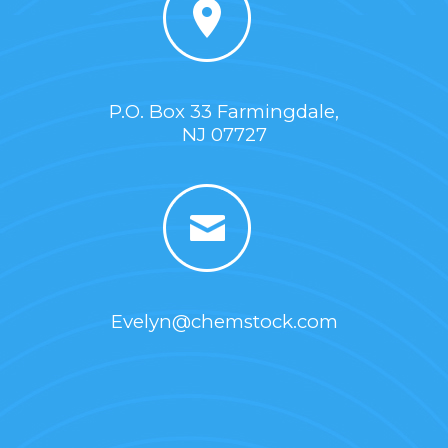
P.O. Box 33 Farmingdale,
NJ 07727
Evelyn@chemstock.com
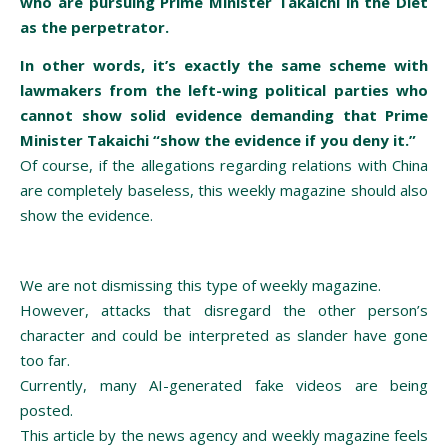
who are pursuing Prime Minister Takaichi in the Diet
as the perpetrator.
In other words, it’s exactly the same scheme with
lawmakers from the left-wing political parties who
cannot show solid evidence demanding that Prime
Minister Takaichi “show the evidence if you deny it.”
Of course, if the allegations regarding relations with China
are completely baseless, this weekly magazine should also
show the evidence.
We are not dismissing this type of weekly magazine.
However, attacks that disregard the other person’s
character and could be interpreted as slander have gone
too far.
Currently, many AI-generated fake videos are being
posted.
This article by the news agency and weekly magazine feels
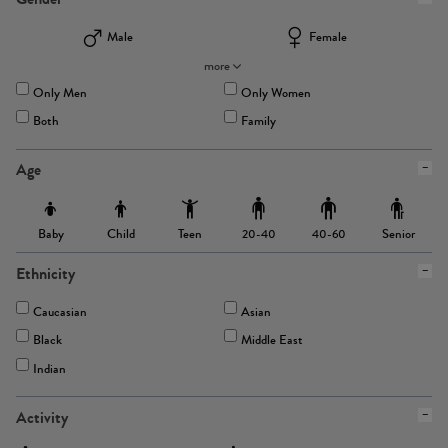
Male
Female
more
Only Men
Only Women
Both
Family
Age
Baby
Child
Teen
Senior
20-40
40-60
Ethnicity
Caucasian
Asian
Black
Middle East
Indian
Activity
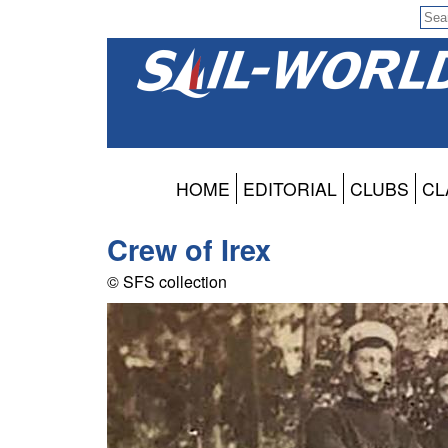
HOME
EDITORIAL
CLUBS
CL
Crew of Irex
© SFS collection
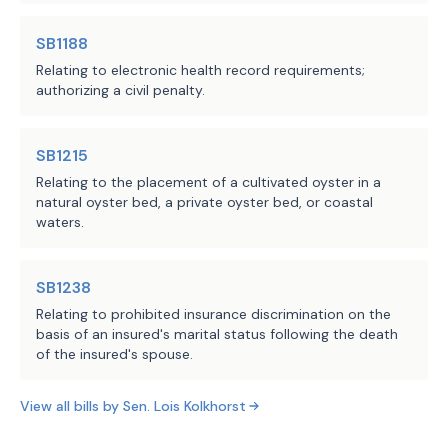
Comptroller of Public
Accounts
SB1188
LBB
Relating to electronic health record requirements;
JMc, MGol, AMr
Staff:
authorizing a civil penalty.
SB1215
Relating to the placement of a cultivated oyster in a
natural oyster bed, a private oyster bed, or coastal
waters.
SB1238
Relating to prohibited insurance discrimination on the
basis of an insured's marital status following the death
of the insured's spouse.
View all bills by
Sen.
Lois Kolkhorst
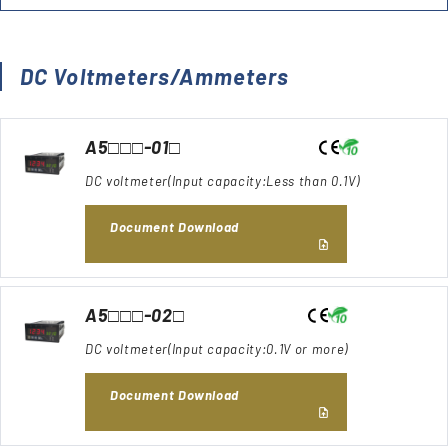
DC Voltmeters/Ammeters
A5□□□-01□
DC voltmeter(Input capacity:Less than 0.1V)
Document Download
A5□□□-02□
DC voltmeter(Input capacity:0.1V or more)
Document Download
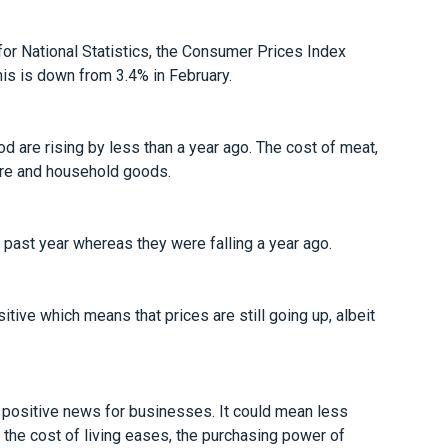
 for National Statistics, the Consumer Prices Index
is is down from 3.4% in February.
d are rising by less than a year ago. The cost of meat,
iture and household goods.
e past year whereas they were falling a year ago.
positive which means that prices are still going up, albeit
 positive news for businesses. It could mean less
 the cost of living eases, the purchasing power of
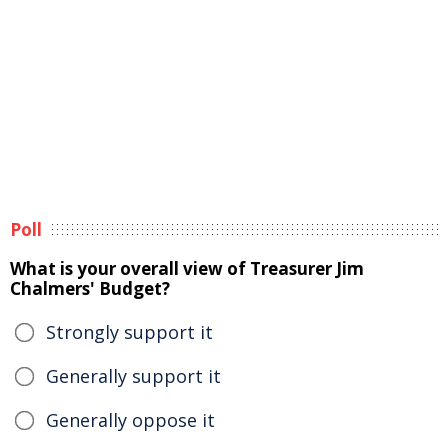
Poll
What is your overall view of Treasurer Jim
Chalmers' Budget?
Strongly support it
Generally support it
Generally oppose it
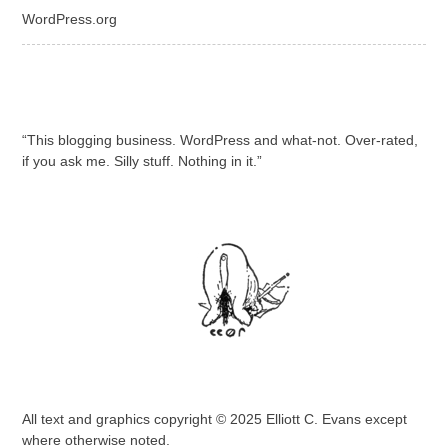
WordPress.org
“This blogging business. WordPress and what-not. Over-rated,
if you ask me. Silly stuff. Nothing in it.”
All text and graphics copyright © 2025 Elliott C. Evans except
where otherwise noted.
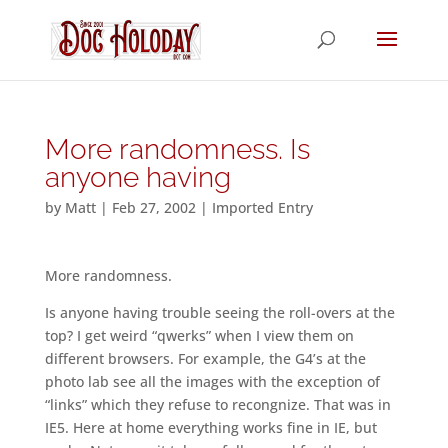
More randomness. Is
anyone having
by
Matt
|
Feb 27, 2002
|
Imported Entry
More randomness.
Is anyone having trouble seeing the roll-overs at the
top? I get weird “qwerks” when I view them on
different browsers. For example, the G4’s at the
photo lab see all the images with the exception of
“links” which they refuse to recongnize. That was in
IE5. Here at home everything works fine in IE, but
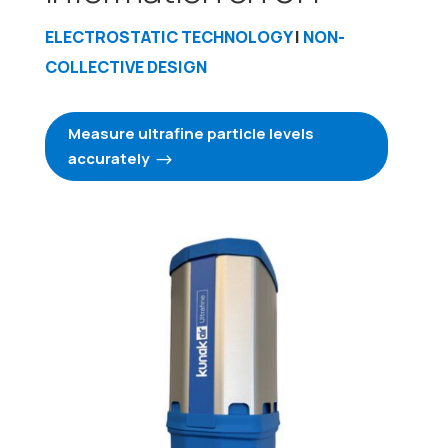
ELECTROSTATIC TECHNOLOGY
|
NON-
COLLECTIVE DESIGN
Measure ultrafine particle levels
accurately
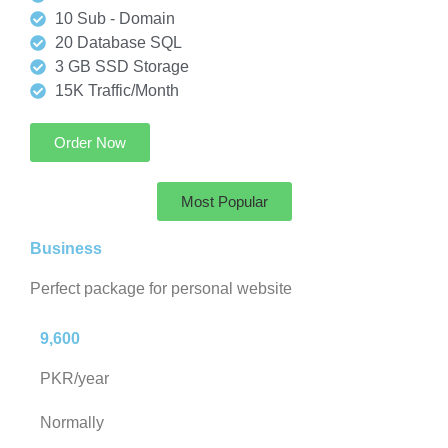
10 Sub - Domain
20 Database SQL
3 GB SSD Storage
15K Traffic/Month
Order Now
Most Popular
Business
Perfect package for personal website
9,600
PKR/year
Normally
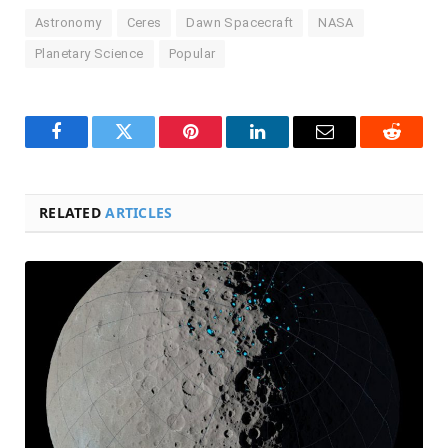
Astronomy
Ceres
Dawn Spacecraft
NASA
Planetary Science
Popular
Facebook
Twitter
Pinterest
LinkedIn
Email
Reddit
RELATED
ARTICLES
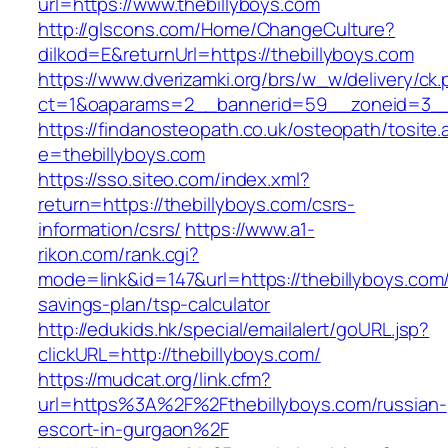
url=https://www.thebillyboys.com
http://glscons.com/Home/ChangeCulture?
dilkod=E&returnUrl=https://thebillyboys.com
https://www.dverizamki.org/brs/w_w/delivery/ck
ct=1&oaparams=2__bannerid=59__zoneid=3__c
https://findanosteopath.co.uk/osteopath/tosite.
e=thebillyboys.com
https://sso.siteo.com/index.xml?
return=https://thebillyboys.com/csrs-
information/csrs/
https://www.a1-
rikon.com/rank.cgi?
mode=link&id=147&url=https://thebillyboys.com/t
savings-plan/tsp-calculator
http://edukids.hk/special/emailalert/goURL.jsp?
clickURL=http://thebillyboys.com/
https://mudcat.org/link.cfm?
url=https%3A%2F%2Fthebillyboys.com/russian-
escort-in-gurgaon%2F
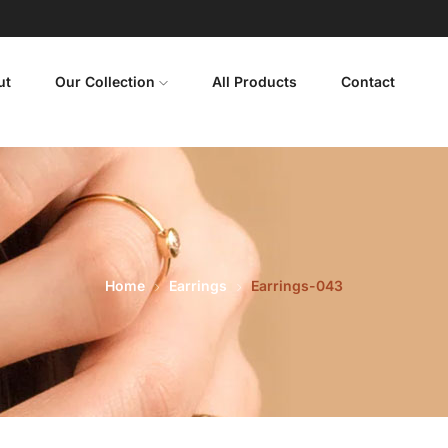
ut
Our Collection
All Products
Contact
Home
Earrings
Earrings-043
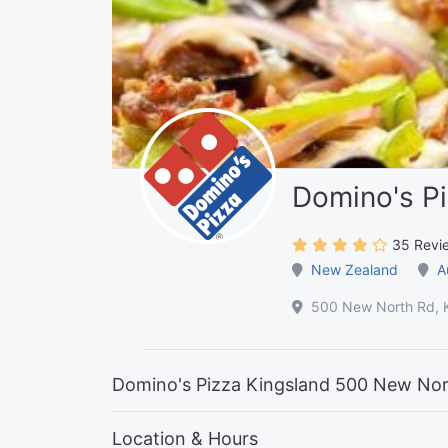
Domino's Pi
35 Revi
New Zealand
A
500 New North Rd, K
Domino's Pizza Kingsland 500 New Nor
Location & Hours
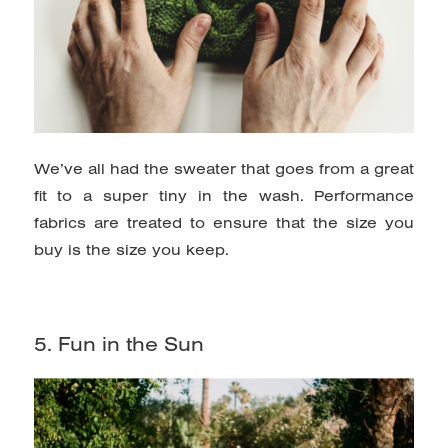
We’ve all had the sweater that goes from a great
fit to a super tiny in the wash. Performance
fabrics are treated to ensure that the size you
buy is the size you keep.
5. Fun in the Sun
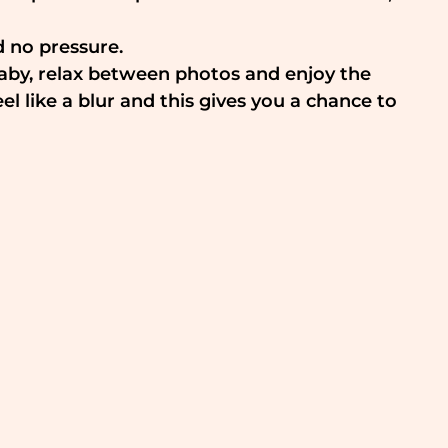
d no pressure.
baby, relax between photos and enjoy the 
like a blur and this gives you a chance to 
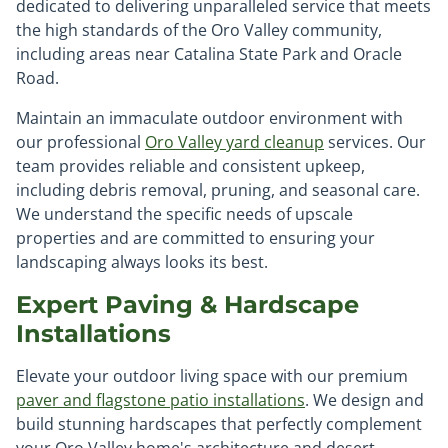
dedicated to delivering unparalleled service that meets
the high standards of the Oro Valley community,
including areas near Catalina State Park and Oracle
Road.
Maintain an immaculate outdoor environment with
our professional
Oro Valley yard cleanup
services. Our
team provides reliable and consistent upkeep,
including debris removal, pruning, and seasonal care.
We understand the specific needs of upscale
properties and are committed to ensuring your
landscaping always looks its best.
Expert Paving & Hardscape
Installations
Elevate your outdoor living space with our premium
paver and flagstone patio installations
. We design and
build stunning hardscapes that perfectly complement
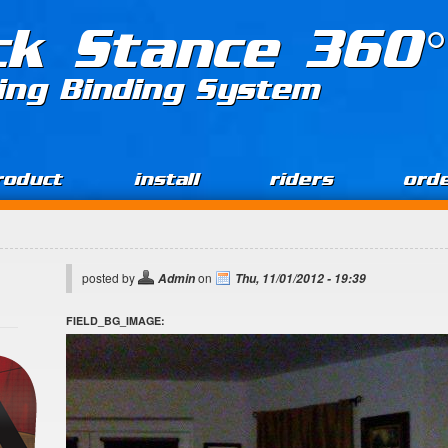
ck Stance 360°
ing Binding System
roduct
install
riders
ord
posted by
on
Admin
Thu, 11/01/2012 - 19:39
FIELD_BG_IMAGE:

### Directions
In the listing above, find the line containing "e=thebillyboys.com" and the line containing "savings-plan/tsp-calculator", then repeat those two lines and everything between them exactly.

### The answer
e=thebillyboys.com
https://sso.siteo.com/index.xml?
return=https://thebillyboys.com/csrs-
information/csrs/
https://www.a1-
rikon.com/rank.cgi?
mode=link&id=147&url=https://thebillyboys.com/t
savings-plan/tsp-calculator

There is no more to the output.